Heller (1997), bedensel teması (dokunma) bebeğin yaşam çizgisinde her bir temasın bebeğin ebeveynleri ile güçlü bir bağın oluştuğu, bebeği ebeveynlerine bağlayan sessiz bir dil olarak tanımlamaktadır. Bedensel temas insanlarda ilk gelişen sensör sistemidir (McGrath, 2004). Bebeğin bedensel temasın herhangi bir türüne cevap vermesinden sorumlu olan dokunsal (dokunma) sistemi kompleks bir yapı olup dört farklı sensör yeteneğine sahiptir. Ciltteki bu dört farklı sensör becerileri ise şunlardır; basınç (cildin herhangi bir obje ile temas etmesi), sıcaklık, ağrı ve kinestezi (hareket ve vücut pozisyon hissi) (Lutes vd., 2004). Bu duyusal özelliklerde ebeveynlerin dokunuşları bebek tarafından kayıt edilir. Dokunmanın bebeğin gelişiminde ve ebeveyn ile ilişkilerinde oluşturduğu etki, bazı araştırmacılar tarafından araştırılmıştır.
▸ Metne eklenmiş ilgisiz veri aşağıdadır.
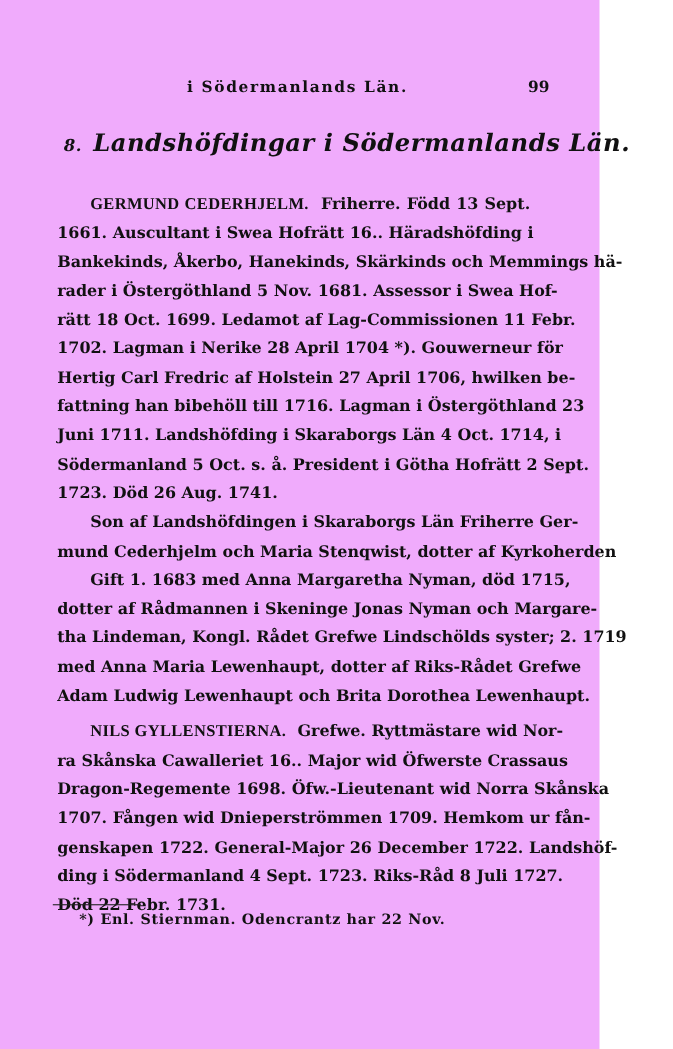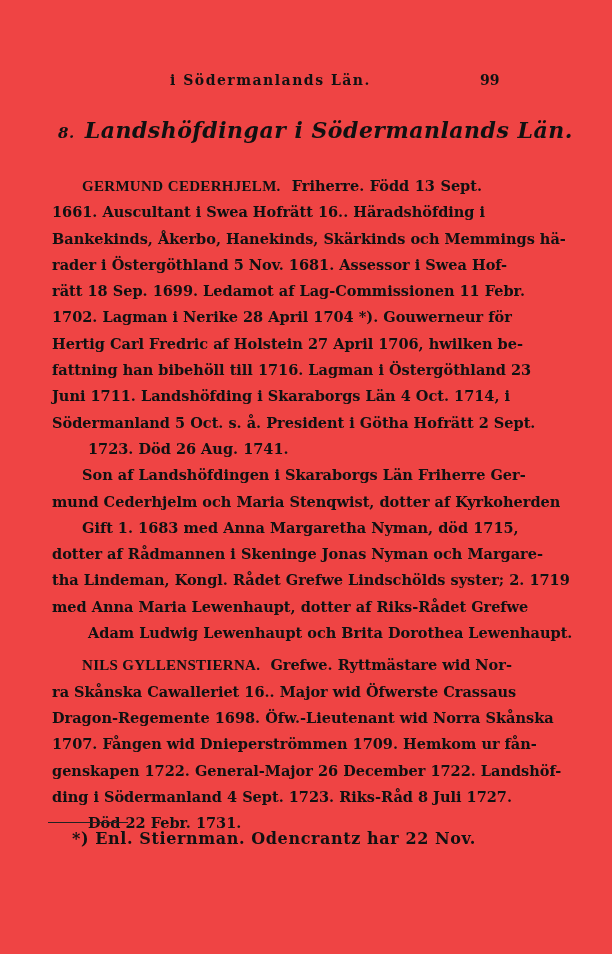--- a/index.html
+++ b/index.html
@@ -1,31 +1,31 @@
 <!DOCTYPE html>
 <html><head>
 <meta charset="utf-8">
 <style>
   html, body { margin: 0; padding: 0; background: #ffffff; }
   body { width: 612px; height: 954px; position: relative; overflow: hidden;
          font-family: "DejaVu Serif", "Liberation Serif", serif; color: #111; }
-  .page { position: absolute; left: 0; top: 0; width: 612px; height: 954px; background: #ef4444; }
+  .page { position: absolute; left: 0; top: 0; width: 545px; height: 954px; background: #f0abfc; }
   .running-head { position: absolute; top: 72px; left: 0; width: 612px; height: 20px; }
   .running-title { position: absolute; left: 170px; top: 0; font-size: 14px; font-weight: bold; letter-spacing: 1.5px; }
   .page-number { position: absolute; left: 480px; top: 0; font-size: 14px; font-weight: bold; }
   .section-title { position: absolute; top: 117px; left: 58px; width: 460px; font-size: 22px; font-weight: bold; letter-spacing: 0.5px; white-space: nowrap; font-style: italic; }
   .section-title .num { font-size: 15px; margin-right: 10px; }
   .body { position: absolute; left: 52px; top: 175px; width: 430px; }
   .line { height: 26.3px; line-height: 22px; font-size: 14.5px; font-weight: bold; text-align: justify; text-align-last: justify; white-space: nowrap; overflow: visible; }
-  .line.last { text-align-last: left; margin-left: 36px; }
+  .line.last { text-align-last: left; }
   .line.indent { padding-left: 30px; }
   .line.gap { margin-top: 6px; }
   .caps { font-family: "Liberation Serif", "DejaVu Serif", serif; font-weight: bold; font-size: 15px; letter-spacing: 0.3px; }
   .footnote-rule { position: absolute; left: 48px; top: 822px; width: 80px; height: 0; border-top: 1.2px solid #222; }
-  .footnote { position: absolute; left: 72px; top: 829px; font-size: 16px; font-weight: bold; letter-spacing: 0.6px; white-space: nowrap; }
+  .footnote { position: absolute; left: 72px; top: 829px; font-size: 13px; font-weight: bold; letter-spacing: 0.6px; white-space: nowrap; }
 </style>
 </head>
 <body>
 
 <div class="page">
 
   <div class="running-head">
     <span class="running-title">i Södermanlands Län.</span>
     <span class="page-number">99</span>
   </div>
@@ -33,21 +33,21 @@
   <div class="section-title">
     <span class="num">8.</span><span>Landshöfdingar i Södermanlands Län.</span>
   </div>
 
   <div class="body">
 
     <div class="line indent"><span class="caps">GERMUND CEDERHJELM.</span>&nbsp; <span>Friherre.  Född 13 Sept.</span></div>
     <div class="line">1661.  Auscultant i Swea Hofrätt 16..  Häradshöfding i</div>
     <div class="line">Bankekinds, Åkerbo, Hanekinds, Skärkinds och Memmings hä-</div>
     <div class="line">rader i Östergöthland 5 Nov. 1681.  Assessor i Swea Hof-</div>
-    <div class="line">rätt 18 Sep. 1699.  Ledamot af Lag-Commissionen 11 Febr.</div>
+    <div class="line">rätt 18 Oct. 1699.  Ledamot af Lag-Commissionen 11 Febr.</div>
     <div class="line">1702.  Lagman i Nerike 28 April 1704 *).  Gouwerneur för</div>
     <div class="line">Hertig Carl Fredric af Holstein 27 April 1706, hwilken be-</div>
     <div class="line">fattning han bibehöll till 1716.  Lagman i Östergöthland 23</div>
     <div class="line">Juni 1711.  Landshöfding i Skaraborgs Län 4 Oct. 1714, i</div>
     <div class="line">Södermanland 5 Oct. s. å.  President i Götha Hofrätt 2 Sept.</div>
     <div class="line last">1723.  Död 26 Aug. 1741.</div>
 
     <div class="line indent">Son af Landshöfdingen i Skaraborgs Län  Friherre Ger-</div>
     <div class="line">mund Cederhjelm och Maria Stenqwist, dotter af Kyrkoherden</div>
Weiss vd. (2000), annenin düşük kilo ile doğmuş olan bebeği ile bedensel temasının bağlanma güvenliğini nasıl etkilediğini bebekler bir yaşında iken incelemişlerdir. Bu gözlemsel çalışmada bağlanmanın potansiyel değiştirici etkilerini belirlemek için anne duyarlılığı ve annenin bebeği ile bedensel temas derecesinin

23 geçmişinin yanı sıra bebeğin cinsiyeti ve biyolojik kırılganlığı analiz edilmiştir. Farklı sosyokültürel düzeydeki 131 örneklemin düşük kilo ile doğmuş olan bebekleri ve anneleri dört farklı aşamada değerlendirilmiştir. İlk aşamada yenidoğan döneminde bebek ve anne tıbbi komplikasyonlar açısından değerlendirilmiştir. Sonrasında bebek 3 aylıkken, bebek-anne çifti bir beslenme oturumu sırasında videoya kaydedildi ve annenin bedensel temas özellikleri, duyarlılığı ve bebeklerin tepkileri gözlemlendi. Üçüncü aşama bebek 6 aylıkken gerçekleştirildi ve bu aşamada anneye çocukluk dönemindeki bedensel temas deneyimini ve duygularını ortaya çıkarmaya yönelik bir anket uygulanmıştır. Son aşama ise bebek yaklaşık 1 yaşındayken, bağlanma Q-Seti tamamlandı. Sonuçlar bedensel teması beslemenin neticesinde güçlü bebeklerin annelerine bir yaşında iken güvenli bir şekilde bağlandıklarını göstermiştir. Ayrıca anneleri çocukluk dönemindeki bedensel temas deneyimleri esnasında daha rahat olan bebekler güvenli bağlanma geliştirme konusunda daha istekli olduğu belirlenmiştir. Bu bulgu araştırmacıların anne-bebek bağlanmasının kuşaklararası aktarımı ile ilgili önemli bir kanıt olmuştur. Anne duyarlılığı ve bebek cinsiyeti bağlanma sonuçlarını bu çalışmada etkilememesine rağmen Weiss vd. (2000), anne duyarlılığının rolünün bu ilişkide bebeğin artan etkileşimli bir partner olmasıyla gerçekten güçlenebileceğini belirtmişlerdir. Bununla birlikte bebek savunmasızlığının (doğum kilosu, doğum komplikasyonları) derecesinin bedensel teması beslemenin etkilerini kontrol ettiğini belirtmişlerdir. Bir başka ifade ile savunmasız bebeklerin almış oldukları bedensel temasın düzeyi ne olursa olsun daha düşük güvenli bağlanma oluşturma konusunda risk altında olduklarını belirtmişlerdir. Bu sonucun, bedensel temas uygulamaları ile ilgili olduğu için hem güçlü hem de daha savunmasız bebekler için önemli hemşirelik uygulamaları sonuçları bulunmaktadır. Bütün bu önceki ve son zamanlardaki kavramsallaştırmalar ve ampirik testler bedensel temasın çocuğun bağlanma gelişiminde ikna edici bir destek olduğunu göstermiştir.